(Saved data entries)

━━━━━━━━

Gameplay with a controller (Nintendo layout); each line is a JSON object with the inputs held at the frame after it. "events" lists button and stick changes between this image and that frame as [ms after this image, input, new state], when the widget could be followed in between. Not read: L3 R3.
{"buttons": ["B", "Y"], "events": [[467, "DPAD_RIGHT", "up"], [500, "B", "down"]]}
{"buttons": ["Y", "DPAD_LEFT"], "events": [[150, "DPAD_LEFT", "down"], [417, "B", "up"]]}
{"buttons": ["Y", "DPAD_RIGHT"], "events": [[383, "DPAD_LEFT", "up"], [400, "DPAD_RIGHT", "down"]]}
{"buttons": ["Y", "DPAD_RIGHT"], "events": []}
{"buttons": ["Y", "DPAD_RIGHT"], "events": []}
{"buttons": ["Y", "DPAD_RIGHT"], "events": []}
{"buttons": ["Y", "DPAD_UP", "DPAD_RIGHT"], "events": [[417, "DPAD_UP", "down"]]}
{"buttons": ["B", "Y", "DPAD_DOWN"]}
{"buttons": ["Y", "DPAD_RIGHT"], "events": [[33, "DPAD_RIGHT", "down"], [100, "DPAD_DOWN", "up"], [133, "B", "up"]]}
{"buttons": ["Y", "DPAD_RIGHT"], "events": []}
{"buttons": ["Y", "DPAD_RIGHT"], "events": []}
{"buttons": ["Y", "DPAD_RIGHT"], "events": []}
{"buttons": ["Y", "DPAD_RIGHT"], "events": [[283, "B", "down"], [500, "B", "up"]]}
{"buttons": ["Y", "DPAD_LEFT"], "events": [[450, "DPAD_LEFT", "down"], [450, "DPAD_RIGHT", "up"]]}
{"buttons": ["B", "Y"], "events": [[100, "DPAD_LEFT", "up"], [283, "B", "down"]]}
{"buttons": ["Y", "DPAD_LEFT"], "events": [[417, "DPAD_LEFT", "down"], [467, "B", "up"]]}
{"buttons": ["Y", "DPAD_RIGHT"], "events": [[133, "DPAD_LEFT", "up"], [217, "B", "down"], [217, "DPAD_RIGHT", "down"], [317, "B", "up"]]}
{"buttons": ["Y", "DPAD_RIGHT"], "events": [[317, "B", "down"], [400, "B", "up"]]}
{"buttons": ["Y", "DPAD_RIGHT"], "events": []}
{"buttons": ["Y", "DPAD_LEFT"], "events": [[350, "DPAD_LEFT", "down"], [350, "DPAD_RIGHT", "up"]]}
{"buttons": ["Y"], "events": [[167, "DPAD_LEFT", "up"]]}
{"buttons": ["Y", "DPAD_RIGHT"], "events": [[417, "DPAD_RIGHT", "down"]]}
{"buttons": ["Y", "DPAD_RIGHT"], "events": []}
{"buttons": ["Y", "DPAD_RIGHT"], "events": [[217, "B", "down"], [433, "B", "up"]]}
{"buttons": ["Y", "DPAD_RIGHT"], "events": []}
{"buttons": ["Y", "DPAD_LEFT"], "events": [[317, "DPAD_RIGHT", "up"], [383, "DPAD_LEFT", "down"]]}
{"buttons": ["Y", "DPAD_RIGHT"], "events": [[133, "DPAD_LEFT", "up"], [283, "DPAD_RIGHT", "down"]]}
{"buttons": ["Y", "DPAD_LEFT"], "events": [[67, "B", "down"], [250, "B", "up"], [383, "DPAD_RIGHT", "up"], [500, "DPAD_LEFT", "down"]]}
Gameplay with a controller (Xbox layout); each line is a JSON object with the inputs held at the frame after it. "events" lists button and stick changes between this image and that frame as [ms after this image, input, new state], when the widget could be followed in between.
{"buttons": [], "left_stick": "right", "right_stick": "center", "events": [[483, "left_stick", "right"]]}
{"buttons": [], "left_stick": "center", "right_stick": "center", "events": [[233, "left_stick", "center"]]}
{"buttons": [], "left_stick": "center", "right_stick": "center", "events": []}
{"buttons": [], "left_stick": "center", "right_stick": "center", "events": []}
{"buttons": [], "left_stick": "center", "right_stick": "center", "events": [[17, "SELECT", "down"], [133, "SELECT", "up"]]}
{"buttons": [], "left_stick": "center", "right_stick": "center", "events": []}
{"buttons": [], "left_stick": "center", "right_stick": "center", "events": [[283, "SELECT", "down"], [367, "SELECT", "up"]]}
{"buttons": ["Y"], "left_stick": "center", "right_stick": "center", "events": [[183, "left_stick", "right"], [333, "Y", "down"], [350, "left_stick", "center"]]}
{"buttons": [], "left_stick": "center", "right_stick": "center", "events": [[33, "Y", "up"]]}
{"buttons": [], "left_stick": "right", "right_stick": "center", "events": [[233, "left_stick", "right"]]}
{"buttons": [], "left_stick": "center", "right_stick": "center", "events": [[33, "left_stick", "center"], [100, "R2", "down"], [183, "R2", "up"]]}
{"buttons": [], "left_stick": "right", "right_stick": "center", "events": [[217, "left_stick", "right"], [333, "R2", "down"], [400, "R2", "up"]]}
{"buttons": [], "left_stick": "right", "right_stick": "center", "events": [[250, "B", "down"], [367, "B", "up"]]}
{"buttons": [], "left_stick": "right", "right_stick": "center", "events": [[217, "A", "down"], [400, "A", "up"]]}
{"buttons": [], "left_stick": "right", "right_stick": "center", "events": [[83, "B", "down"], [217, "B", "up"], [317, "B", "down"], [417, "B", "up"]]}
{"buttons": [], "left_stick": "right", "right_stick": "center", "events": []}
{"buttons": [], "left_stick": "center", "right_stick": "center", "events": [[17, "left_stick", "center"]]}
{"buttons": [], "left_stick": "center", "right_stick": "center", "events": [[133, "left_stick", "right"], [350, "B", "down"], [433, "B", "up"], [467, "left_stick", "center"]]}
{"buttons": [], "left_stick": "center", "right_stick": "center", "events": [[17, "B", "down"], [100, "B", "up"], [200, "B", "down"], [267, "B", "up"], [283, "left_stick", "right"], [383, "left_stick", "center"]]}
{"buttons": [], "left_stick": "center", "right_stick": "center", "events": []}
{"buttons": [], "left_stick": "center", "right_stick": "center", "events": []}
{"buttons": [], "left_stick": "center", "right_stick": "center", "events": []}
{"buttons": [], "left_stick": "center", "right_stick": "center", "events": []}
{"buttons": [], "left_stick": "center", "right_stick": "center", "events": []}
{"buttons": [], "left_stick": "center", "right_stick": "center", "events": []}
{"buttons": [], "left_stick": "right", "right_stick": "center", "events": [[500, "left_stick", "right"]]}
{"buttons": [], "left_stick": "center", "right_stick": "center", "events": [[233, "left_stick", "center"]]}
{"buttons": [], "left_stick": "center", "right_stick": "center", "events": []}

━━━━━━━━

» **What you should do**: Whatever appears in the lines above should be copied exactly.

» **Exercise answer**:
Gameplay with a controller (Nintendo layout); each line is a JSON object with the inputs held at the frame after it. "events" lists button and stick changes between this image and that frame as [ms after this image, input, new state], when the widget could be followed in between. Not read: L3 R3.
{"buttons": ["B", "Y"], "events": [[467, "DPAD_RIGHT", "up"], [500, "B", "down"]]}
{"buttons": ["Y", "DPAD_LEFT"], "events": [[150, "DPAD_LEFT", "down"], [417, "B", "up"]]}
{"buttons": ["Y", "DPAD_RIGHT"], "events": [[383, "DPAD_LEFT", "up"], [400, "DPAD_RIGHT", "down"]]}
{"buttons": ["Y", "DPAD_RIGHT"], "events": []}
{"buttons": ["Y", "DPAD_RIGHT"], "events": []}
{"buttons": ["Y", "DPAD_RIGHT"], "events": []}
{"buttons": ["Y", "DPAD_UP", "DPAD_RIGHT"], "events": [[417, "DPAD_UP", "down"]]}
{"buttons": ["B", "Y", "DPAD_DOWN"]}
{"buttons": ["Y", "DPAD_RIGHT"], "events": [[33, "DPAD_RIGHT", "down"], [100, "DPAD_DOWN", "up"], [133, "B", "up"]]}
{"buttons": ["Y", "DPAD_RIGHT"], "events": []}
{"buttons": ["Y", "DPAD_RIGHT"], "events": []}
{"buttons": ["Y", "DPAD_RIGHT"], "events": []}
{"buttons": ["Y", "DPAD_RIGHT"], "events": [[283, "B", "down"], [500, "B", "up"]]}
{"buttons": ["Y", "DPAD_LEFT"], "events": [[450, "DPAD_LEFT", "down"], [450, "DPAD_RIGHT", "up"]]}
{"buttons": ["B", "Y"], "events": [[100, "DPAD_LEFT", "up"], [283, "B", "down"]]}
{"buttons": ["Y", "DPAD_LEFT"], "events": [[417, "DPAD_LEFT", "down"], [467, "B", "up"]]}
{"buttons": ["Y", "DPAD_RIGHT"], "events": [[133, "DPAD_LEFT", "up"], [217, "B", "down"], [217, "DPAD_RIGHT", "down"], [317, "B", "up"]]}
{"buttons": ["Y", "DPAD_RIGHT"], "events": [[317, "B", "down"], [400, "B", "up"]]}
{"buttons": ["Y", "DPAD_RIGHT"], "events": []}
{"buttons": ["Y", "DPAD_LEFT"], "events": [[350, "DPAD_LEFT", "down"], [350, "DPAD_RIGHT", "up"]]}
{"buttons": ["Y"], "events": [[167, "DPAD_LEFT", "up"]]}
{"buttons": ["Y", "DPAD_RIGHT"], "events": [[417, "DPAD_RIGHT", "down"]]}
{"buttons": ["Y", "DPAD_RIGHT"], "events": []}
{"buttons": ["Y", "DPAD_RIGHT"], "events": [[217, "B", "down"], [433, "B", "up"]]}
{"buttons": ["Y", "DPAD_RIGHT"], "events": []}
{"buttons": ["Y", "DPAD_LEFT"], "events": [[317, "DPAD_RIGHT", "up"], [383, "DPAD_LEFT", "down"]]}
{"buttons": ["Y", "DPAD_RIGHT"], "events": [[133, "DPAD_LEFT", "up"], [283, "DPAD_RIGHT", "down"]]}
{"buttons": ["Y", "DPAD_LEFT"], "events": [[67, "B", "down"], [250, "B", "up"], [383, "DPAD_RIGHT", "up"], [500, "DPAD_LEFT", "down"]]}
Gameplay with a controller (Xbox layout); each line is a JSON object with the inputs held at the frame after it. "events" lists button and stick changes between this image and that frame as [ms after this image, input, new state], when the widget could be followed in between.
{"buttons": [], "left_stick": "right", "right_stick": "center", "events": [[483, "left_stick", "right"]]}
{"buttons": [], "left_stick": "center", "right_stick": "center", "events": [[233, "left_stick", "center"]]}
{"buttons": [], "left_stick": "center", "right_stick": "center", "events": []}
{"buttons": [], "left_stick": "center", "right_stick": "center", "events": []}
{"buttons": [], "left_stick": "center", "right_stick": "center", "events": [[17, "SELECT", "down"], [133, "SELECT", "up"]]}
{"buttons": [], "left_stick": "center", "right_stick": "center", "events": []}
{"buttons": [], "left_stick": "center", "right_stick": "center", "events": [[283, "SELECT", "down"], [367, "SELECT", "up"]]}
{"buttons": ["Y"], "left_stick": "center", "right_stick": "center", "events": [[183, "left_stick", "right"], [333, "Y", "down"], [350, "left_stick", "center"]]}
{"buttons": [], "left_stick": "center", "right_stick": "center", "events": [[33, "Y", "up"]]}
{"buttons": [], "left_stick": "right", "right_stick": "center", "events": [[233, "left_stick", "right"]]}
{"buttons": [], "left_stick": "center", "right_stick": "center", "events": [[33, "left_stick", "center"], [100, "R2", "down"], [183, "R2", "up"]]}
{"buttons": [], "left_stick": "right", "right_stick": "center", "events": [[217, "left_stick", "right"], [333, "R2", "down"], [400, "R2", "up"]]}
{"buttons": [], "left_stick": "right", "right_stick": "center", "events": [[250, "B", "down"], [367, "B", "up"]]}
{"buttons": [], "left_stick": "right", "right_stick": "center", "events": [[217, "A", "down"], [400, "A", "up"]]}
{"buttons": [], "left_stick": "right", "right_stick": "center", "events": [[83, "B", "down"], [217, "B", "up"], [317, "B", "down"], [417, "B", "up"]]}
{"buttons": [], "left_stick": "right", "right_stick": "center", "events": []}
{"buttons": [], "left_stick": "center", "right_stick": "center", "events": [[17, "left_stick", "center"]]}
{"buttons": [], "left_stick": "center", "right_stick": "center", "events": [[133, "left_stick", "right"], [350, "B", "down"], [433, "B", "up"], [467, "left_stick", "center"]]}
{"buttons": [], "left_stick": "center", "right_stick": "center", "events": [[17, "B", "down"], [100, "B", "up"], [200, "B", "down"], [267, "B", "up"], [283, "left_stick", "right"], [383, "left_stick", "center"]]}
{"buttons": [], "left_stick": "center", "right_stick": "center", "events": []}
{"buttons": [], "left_stick": "center", "right_stick": "center", "events": []}
{"buttons": [], "left_stick": "center", "right_stick": "center", "events": []}
{"buttons": [], "left_stick": "center", "right_stick": "center", "events": []}
{"buttons": [], "left_stick": "center", "right_stick": "center", "events": []}
{"buttons": [], "left_stick": "center", "right_stick": "center", "events": []}
{"buttons": [], "left_stick": "right", "right_stick": "center", "events": [[500, "left_stick", "right"]]}
{"buttons": [], "left_stick": "center", "right_stick": "center", "events": [[233, "left_stick", "center"]]}
{"buttons": [], "left_stick": "center", "right_stick": "center", "events": []}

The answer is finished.